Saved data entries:
* * * * * * * * *
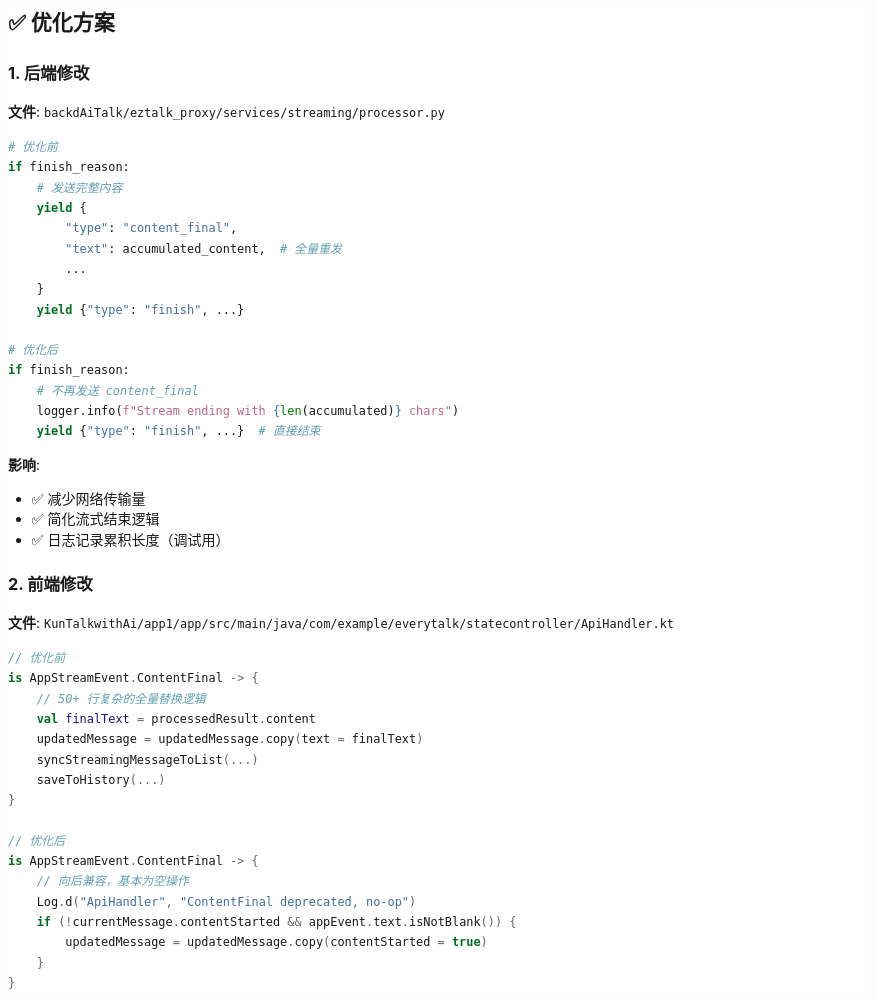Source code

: ## ✅ 优化方案

### 1. 后端修改

**文件**: `backdAiTalk/eztalk_proxy/services/streaming/processor.py`

```python
# 优化前
if finish_reason:
    # 发送完整内容
    yield {
        "type": "content_final",
        "text": accumulated_content,  # 全量重发
        ...
    }
    yield {"type": "finish", ...}

# 优化后
if finish_reason:
    # 不再发送 content_final
    logger.info(f"Stream ending with {len(accumulated)} chars")
    yield {"type": "finish", ...}  # 直接结束
```

**影响**:
- ✅ 减少网络传输量
- ✅ 简化流式结束逻辑
- ✅ 日志记录累积长度（调试用）

### 2. 前端修改

**文件**: `KunTalkwithAi/app1/app/src/main/java/com/example/everytalk/statecontroller/ApiHandler.kt`

```kotlin
// 优化前
is AppStreamEvent.ContentFinal -> {
    // 50+ 行复杂的全量替换逻辑
    val finalText = processedResult.content
    updatedMessage = updatedMessage.copy(text = finalText)
    syncStreamingMessageToList(...)
    saveToHistory(...)
}

// 优化后
is AppStreamEvent.ContentFinal -> {
    // 向后兼容，基本为空操作
    Log.d("ApiHandler", "ContentFinal deprecated, no-op")
    if (!currentMessage.contentStarted && appEvent.text.isNotBlank()) {
        updatedMessage = updatedMessage.copy(contentStarted = true)
    }
}
```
* * * * * * * * *
→ **EXERCISE BRIEF**
Read the entries above, then pull out the lines that include "yield".

→ **YOUR RESPONSE**
    yield {
    yield {"type": "finish", ...}
    yield {"type": "finish", ...}  # 直接结束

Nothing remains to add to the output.